Battle of the Cerveza-Mixed Drinks: Cuba's Bul vs. Mexico's Michelada
To the novice, all Latin cuisines might seem similar. Rice, beans, plantains -- that's all there is to it, right?
via Flickr/Daniel Dionne Micheladas are definitely an acquired taste.
Wrong. To the expert, it is extremely evident that the spices, combinations, and, yes, even ingredients, differ from one country to the next. For example, Peru prefers its huge kernels of cuzco; Nicaragua gushes over its cold, vinegary cabbage and carrot salad; and Honduras loves its pupusas.
The differences don't end with food; they carry over to beverages as well. And one such distinction is obvious when you compare michelada and bul -- two beer-based beverages from two very different countries.
Michelada, popular in Mexico and served locally in places such as Clandestino Pub in South Beach, is tart, salty, and sour. The recipe varies depending upon the region and the bartender, but usually consists of Worcestershire sauce, lime juice, soy sauce, and a combination of salt, spices, and chili powder. Add beer, and ice if you please, and you have one of the most popular drinks in Mexico.
Cubans aren't known for using spicy, heat-laden flavors, but they are known for their azúcar, and a bul, the Cuban equivalent of a michelada, is the perfect example.
While a michelada is savory, a bul is sweet. Mix beer, sugar, ginger ale, lime juice, and ice, and you have a light, sweet, refreshing beer-based beverage.

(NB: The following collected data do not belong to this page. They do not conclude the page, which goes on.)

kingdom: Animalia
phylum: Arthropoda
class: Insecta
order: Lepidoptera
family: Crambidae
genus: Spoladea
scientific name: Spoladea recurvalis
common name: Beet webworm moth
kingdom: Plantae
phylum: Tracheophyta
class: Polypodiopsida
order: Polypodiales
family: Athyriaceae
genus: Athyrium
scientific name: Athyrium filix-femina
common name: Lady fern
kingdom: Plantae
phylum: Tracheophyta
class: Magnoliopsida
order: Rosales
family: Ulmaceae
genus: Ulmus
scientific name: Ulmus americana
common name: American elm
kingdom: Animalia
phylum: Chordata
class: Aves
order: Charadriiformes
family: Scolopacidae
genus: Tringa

Each concoction is worth trying, but enjoyment is a matter of individual taste. Below are recipes for both drinks. We challenge you to try each recipe at home and let us know which one you like better.
- One 12-ounce beer, usually a light beer such as Sol, Corona, or Tecate
- Juice of two limes
- 1/2 teaspoon Worcestershire sauce
- 1/2 teaspoon soy sauce
- Tabasco sauce, to taste
- Pinch of black pepper
- Salt, to taste
- Ground chili powder, to taste
For the glass
- Ice cubes
- Lime wedge
- Chili powder
Rub the lime wedge around the rim of the glass or beer mug, flip mug upside down, and dip into chile powder, making sure to generously coat the entire rim. Mix the first set of ingredients inside of the mug, add ice, and then add beer.
- One 12-ounce beer, preferably a pilsner
- 12 ounces of ginger ale
- 1/4 cup of sugar, or to taste
- Juice of two limes
- 1/4 cup crushed ice
Combine all ingredients, mix well, and serve.